_TASK OBJECTIVE_: Could you give back every record below exactly, leaving out the pictures?

_DATA RECORDS_:

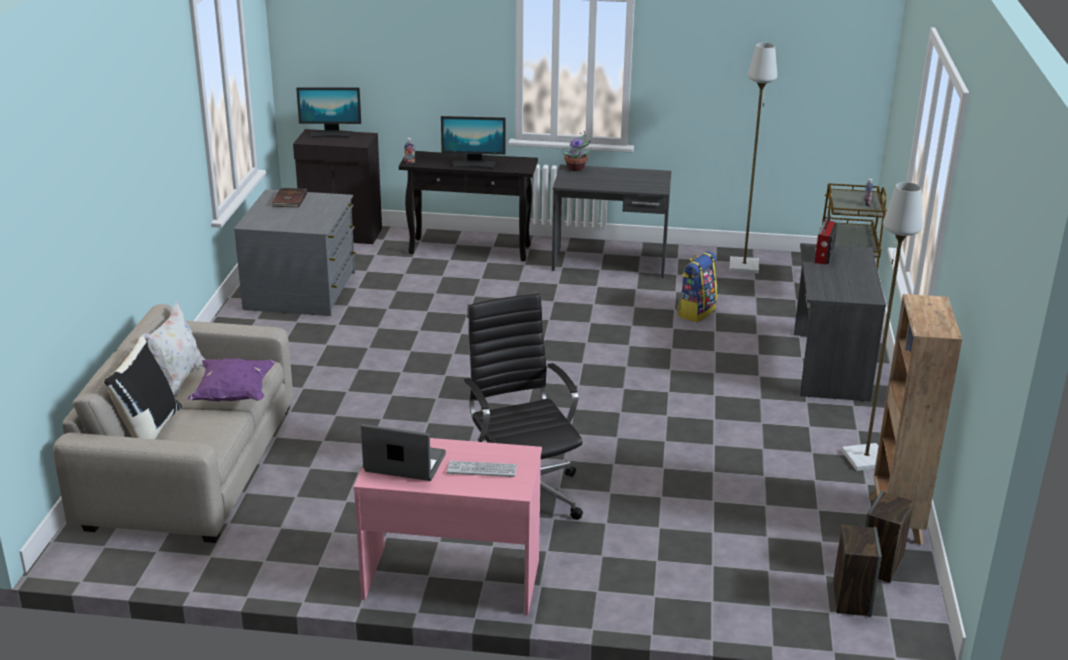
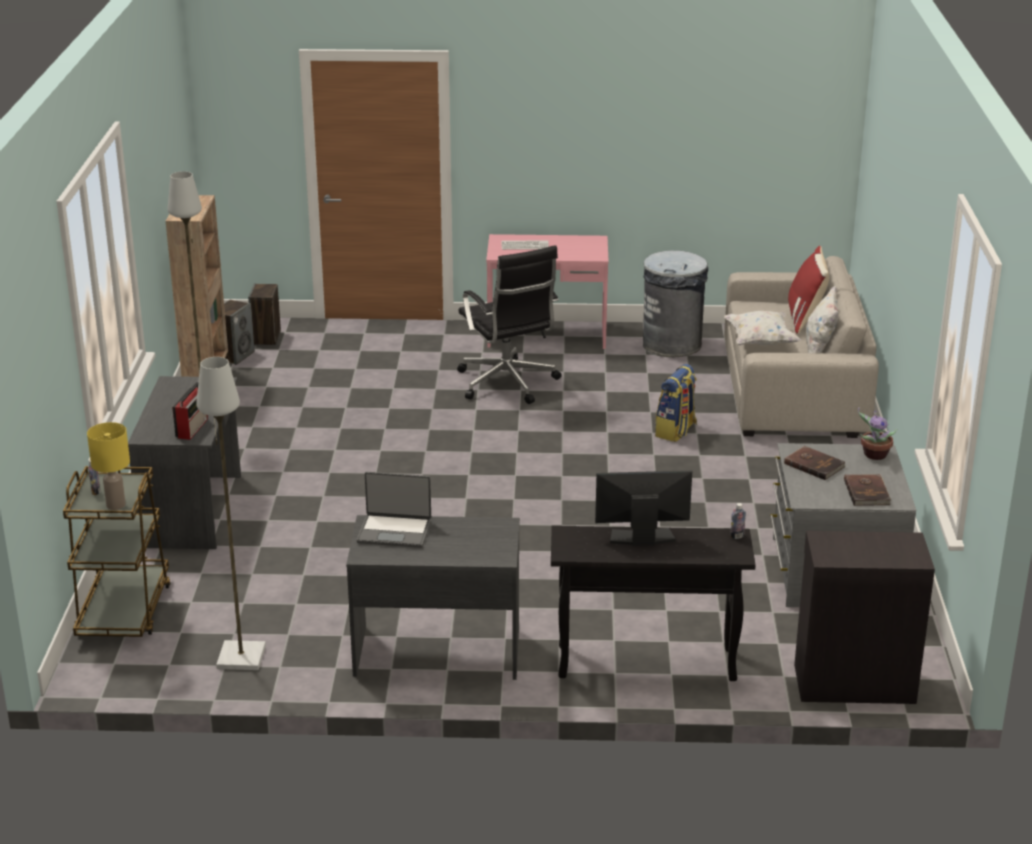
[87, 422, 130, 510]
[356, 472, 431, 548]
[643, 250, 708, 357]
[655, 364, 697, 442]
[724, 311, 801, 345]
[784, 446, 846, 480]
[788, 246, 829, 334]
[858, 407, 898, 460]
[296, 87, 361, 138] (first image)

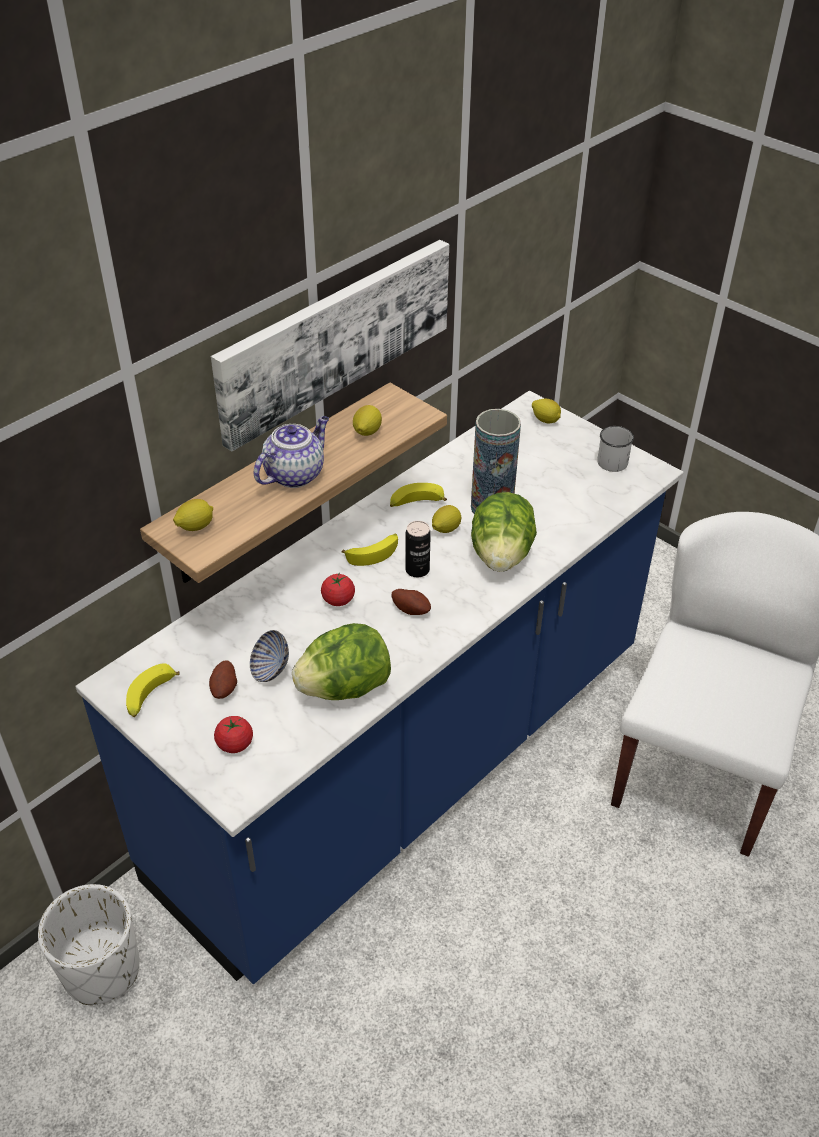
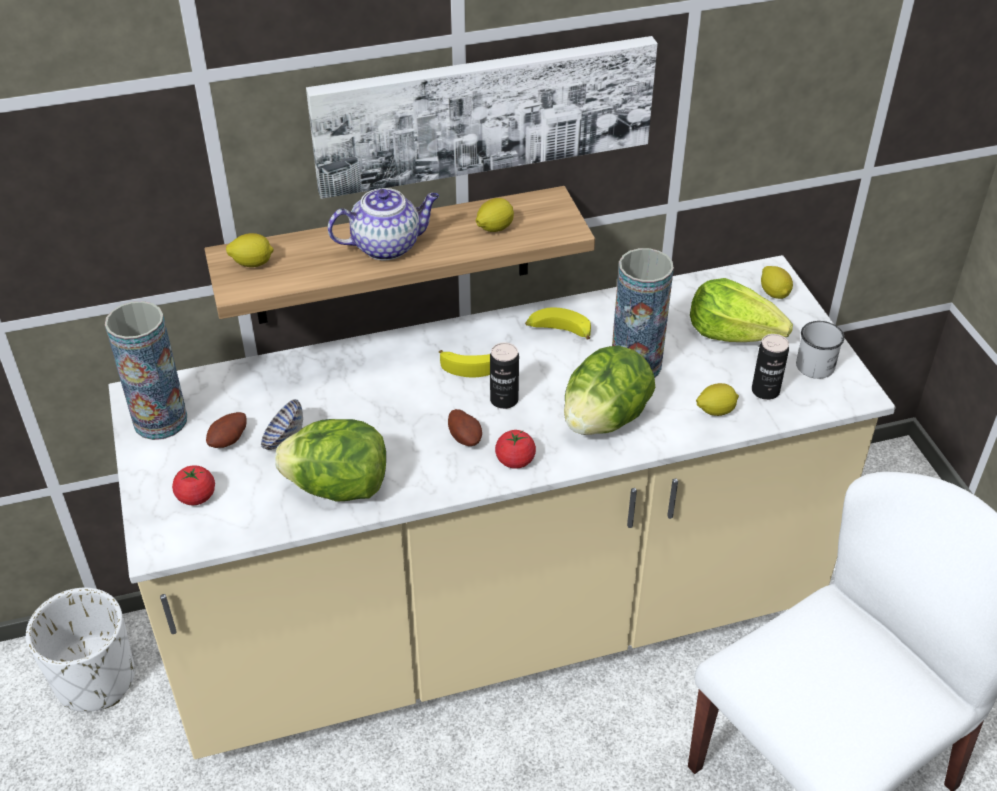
[105, 301, 187, 440]
[108, 255, 896, 759]
[495, 430, 536, 469]
[690, 278, 793, 342]
[696, 383, 739, 416]
[752, 334, 789, 400]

_ANSWER BOX_:
[87, 422, 130, 510]
[356, 472, 431, 548]
[643, 250, 708, 357]
[655, 364, 697, 442]
[724, 311, 801, 345]
[784, 446, 846, 480]
[788, 246, 829, 334]
[858, 407, 898, 460]
[296, 87, 361, 138] (first image)

[105, 301, 187, 440]
[108, 255, 896, 759]
[495, 430, 536, 469]
[690, 278, 793, 342]
[696, 383, 739, 416]
[752, 334, 789, 400]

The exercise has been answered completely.